We have a series of observations $(x_i,y_i)$ where $Y_i \in \{0,1\}$ and $X_i \in (0,1)$. I want to curve fit these observations to $y = f(x)$ in order to interpret $f(x)$ as a probability given some arbitrary metric $x$. How can I do this and under what assumptions on the model? Note that the observations on $x$ will cluster around $x \approx 1/2$ with extremely few observations close to the boundaries.
Some assumptions:
- $f(x)$ is monotone
- $f(x) \rightarrow 0$ when $x \rightarrow 0$, $f(x) \rightarrow 1$ when $x \rightarrow 1$
- We have tons of data
Can we do this by linear regression on some transformation on the observations?
Bin your data!
For instance, take $\{(x_i,y_i) | x_i \in [0.2,0.3]\}$ and call this the data chunk for that interval. You will clearly have 10 such intervals, and counting the frequency of $y_i$ in each interval gives you a local estimate of probability. So for instance, the above subset would give a value for $f(0.25)$ which I could use in fitting to $f$.
Of course, how many intervals you divide into depends on the amount of data, and how quickly $f$ is supposed to vary.
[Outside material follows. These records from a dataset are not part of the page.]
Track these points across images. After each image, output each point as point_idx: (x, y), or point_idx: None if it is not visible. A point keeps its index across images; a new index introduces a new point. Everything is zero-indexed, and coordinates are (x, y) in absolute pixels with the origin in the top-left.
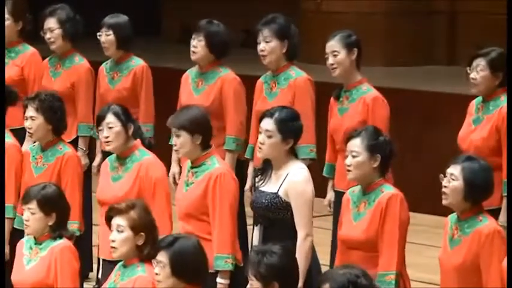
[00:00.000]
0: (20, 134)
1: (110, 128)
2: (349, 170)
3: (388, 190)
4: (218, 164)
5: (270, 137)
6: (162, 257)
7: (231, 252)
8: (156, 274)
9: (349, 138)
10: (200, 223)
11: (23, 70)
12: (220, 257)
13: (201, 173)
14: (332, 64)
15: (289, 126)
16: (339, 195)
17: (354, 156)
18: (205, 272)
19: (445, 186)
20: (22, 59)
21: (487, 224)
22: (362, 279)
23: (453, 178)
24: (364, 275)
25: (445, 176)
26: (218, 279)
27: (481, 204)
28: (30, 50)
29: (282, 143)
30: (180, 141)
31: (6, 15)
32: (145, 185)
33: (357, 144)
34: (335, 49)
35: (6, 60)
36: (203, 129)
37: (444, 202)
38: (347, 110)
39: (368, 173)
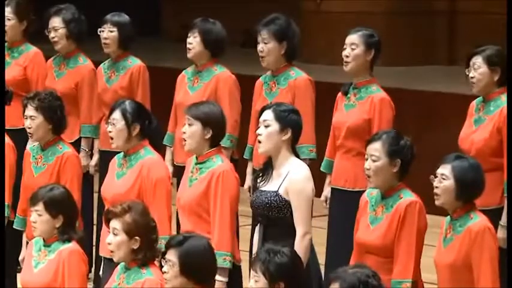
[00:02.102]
0: (20, 135)
1: (113, 124)
2: (368, 175)
3: (407, 197)
4: (222, 162)
5: (267, 126)
6: (172, 255)
7: (230, 250)
8: (165, 273)
9: (369, 141)
10: (201, 222)
11: (26, 70)
12: (219, 254)
13: (205, 170)
14: (347, 56)
15: (286, 116)
16: (334, 192)
17: (373, 161)
18: (214, 273)
19: (437, 187)
20: (25, 58)
21: (477, 221)
22: (372, 279)
23: (444, 178)
24: (374, 275)
25: (435, 177)
26: (216, 277)
27: (473, 202)
28: (33, 49)
29: (280, 133)
30: (191, 130)
31: (11, 15)
32: (146, 185)
33: (377, 148)
34: (355, 42)
35: (9, 60)
36: (216, 125)
37: (437, 202)
38: (354, 106)
39: (388, 178)
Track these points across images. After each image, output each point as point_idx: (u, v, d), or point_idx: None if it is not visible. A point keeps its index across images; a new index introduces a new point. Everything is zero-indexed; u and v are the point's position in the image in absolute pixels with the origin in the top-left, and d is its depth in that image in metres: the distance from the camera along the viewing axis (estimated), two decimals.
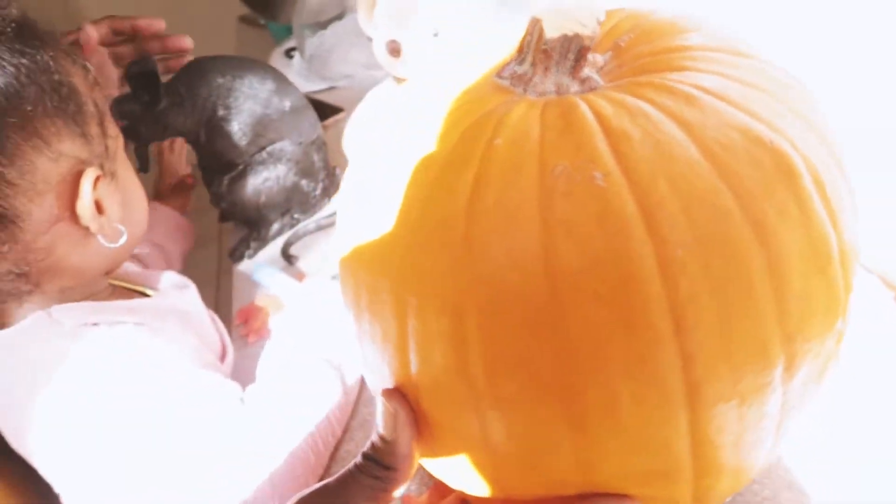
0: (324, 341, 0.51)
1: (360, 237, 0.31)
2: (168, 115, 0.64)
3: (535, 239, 0.24)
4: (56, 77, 0.43)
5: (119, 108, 0.63)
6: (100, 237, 0.47)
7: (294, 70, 1.10)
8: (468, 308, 0.26)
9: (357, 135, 0.67)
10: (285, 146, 0.69)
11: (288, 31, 1.35)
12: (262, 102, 0.67)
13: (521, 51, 0.30)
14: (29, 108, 0.41)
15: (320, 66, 0.92)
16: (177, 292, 0.55)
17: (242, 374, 0.53)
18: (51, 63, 0.43)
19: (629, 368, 0.24)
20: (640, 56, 0.30)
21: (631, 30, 0.32)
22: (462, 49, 0.36)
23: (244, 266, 0.72)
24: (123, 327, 0.46)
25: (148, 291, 0.55)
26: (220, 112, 0.65)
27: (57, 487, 0.47)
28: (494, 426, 0.27)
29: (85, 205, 0.45)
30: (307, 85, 1.05)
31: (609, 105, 0.27)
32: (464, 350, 0.26)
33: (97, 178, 0.45)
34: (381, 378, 0.31)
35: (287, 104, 0.69)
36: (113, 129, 0.49)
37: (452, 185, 0.26)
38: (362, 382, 0.52)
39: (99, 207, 0.46)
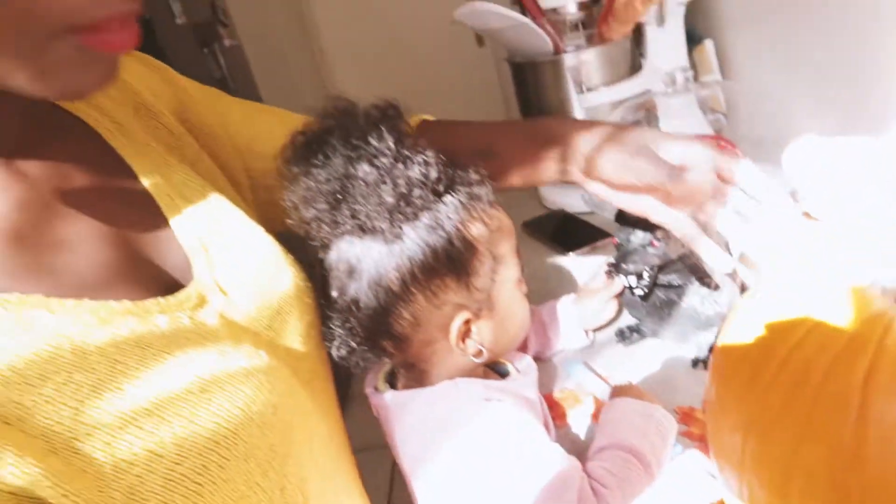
0: (635, 437, 0.64)
1: (749, 379, 0.45)
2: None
3: None
4: (457, 245, 0.55)
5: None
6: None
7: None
8: (858, 459, 0.38)
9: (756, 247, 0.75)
10: None
11: None
12: None
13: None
14: (430, 273, 0.55)
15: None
16: (524, 377, 0.72)
17: None
18: (455, 233, 0.55)
19: None
20: None
21: None
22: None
23: (555, 358, 0.87)
24: (506, 405, 0.62)
25: (510, 370, 0.71)
26: None
27: None
28: None
29: (453, 336, 0.60)
30: (572, 204, 1.24)
31: None
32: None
33: (466, 321, 0.60)
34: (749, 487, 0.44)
35: None
36: (503, 273, 0.62)
37: (849, 368, 0.39)
38: None
39: (468, 333, 0.62)
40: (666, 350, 0.80)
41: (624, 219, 0.77)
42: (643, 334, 0.83)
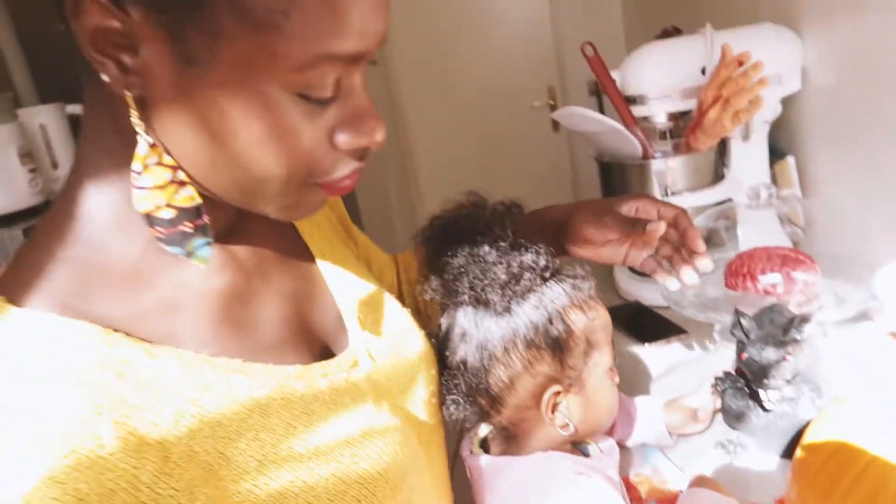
0: None
1: (830, 484, 0.51)
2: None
3: None
4: (555, 325, 0.63)
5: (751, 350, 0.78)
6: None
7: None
8: None
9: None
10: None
11: None
12: None
13: None
14: (529, 345, 0.63)
15: (677, 295, 1.15)
16: (607, 458, 0.77)
17: None
18: (556, 314, 0.63)
19: None
20: None
21: None
22: None
23: (631, 443, 0.92)
24: (595, 481, 0.68)
25: (593, 451, 0.77)
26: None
27: None
28: None
29: (543, 405, 0.67)
30: (649, 297, 1.30)
31: None
32: None
33: (556, 393, 0.67)
34: None
35: None
36: (595, 358, 0.69)
37: None
38: None
39: (557, 406, 0.68)
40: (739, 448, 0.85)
41: (742, 330, 0.81)
42: (745, 447, 0.83)
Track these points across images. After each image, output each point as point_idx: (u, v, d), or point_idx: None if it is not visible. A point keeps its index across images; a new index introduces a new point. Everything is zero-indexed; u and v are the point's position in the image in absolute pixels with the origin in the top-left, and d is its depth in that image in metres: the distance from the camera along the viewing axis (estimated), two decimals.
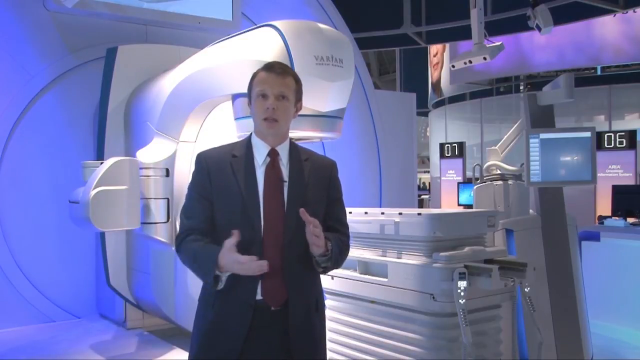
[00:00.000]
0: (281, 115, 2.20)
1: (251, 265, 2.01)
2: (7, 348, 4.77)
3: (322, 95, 3.78)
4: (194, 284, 3.33)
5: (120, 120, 5.37)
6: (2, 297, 5.39)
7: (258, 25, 4.07)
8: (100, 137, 5.38)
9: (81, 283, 5.75)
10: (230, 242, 2.03)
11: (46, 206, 5.58)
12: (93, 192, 4.32)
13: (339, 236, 2.27)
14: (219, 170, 2.18)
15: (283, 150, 2.26)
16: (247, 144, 2.26)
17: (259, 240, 2.13)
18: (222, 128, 4.49)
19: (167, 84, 4.69)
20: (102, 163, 4.62)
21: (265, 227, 2.14)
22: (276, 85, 2.20)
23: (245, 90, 3.85)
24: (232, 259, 2.02)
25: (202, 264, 2.09)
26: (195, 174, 2.24)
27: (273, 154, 2.22)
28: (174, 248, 2.21)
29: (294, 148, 2.30)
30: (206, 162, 2.21)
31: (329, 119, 3.92)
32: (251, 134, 2.29)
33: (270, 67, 2.24)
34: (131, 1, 5.85)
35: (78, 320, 5.66)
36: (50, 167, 5.63)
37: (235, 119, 4.07)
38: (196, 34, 6.19)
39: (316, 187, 2.26)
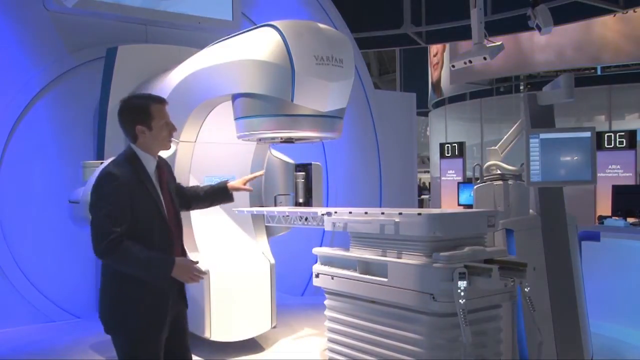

A good rule of thumb would be -- if you have $n$ data points, divide into $\sqrt{n}$ bins of $\sqrt{n}$ points each.
Plotting your fitted curve $f$ over these "averaged" points will probably give you a good idea how well you're estimating the local probability. But note that you can also find a fitting curve $f$ by just doing a normal least-squares fit to the $\{0,1\}$ data: least squares will actually weight it appropriately to try to get the right probability.
Although, note that least squares will only be faithful if you give it enough degrees of freedom to fit the data. For instance: If the true function $f$ has $f(x) = 0$ for all $x \in [0,0.5)$ and $f(x) = 1$ for all $x \in [0.5,1)$, and you try to fit a linear function, you'll get something like $f_0(x) = 3x/2 - 1/4$. Which will the data decently well, but give negative probabilities for $x < 1/6$. So make sure to use a sufficiently flexible model (or equivalently, a model with the constraints to have $f \in [0,1]$ everywhere).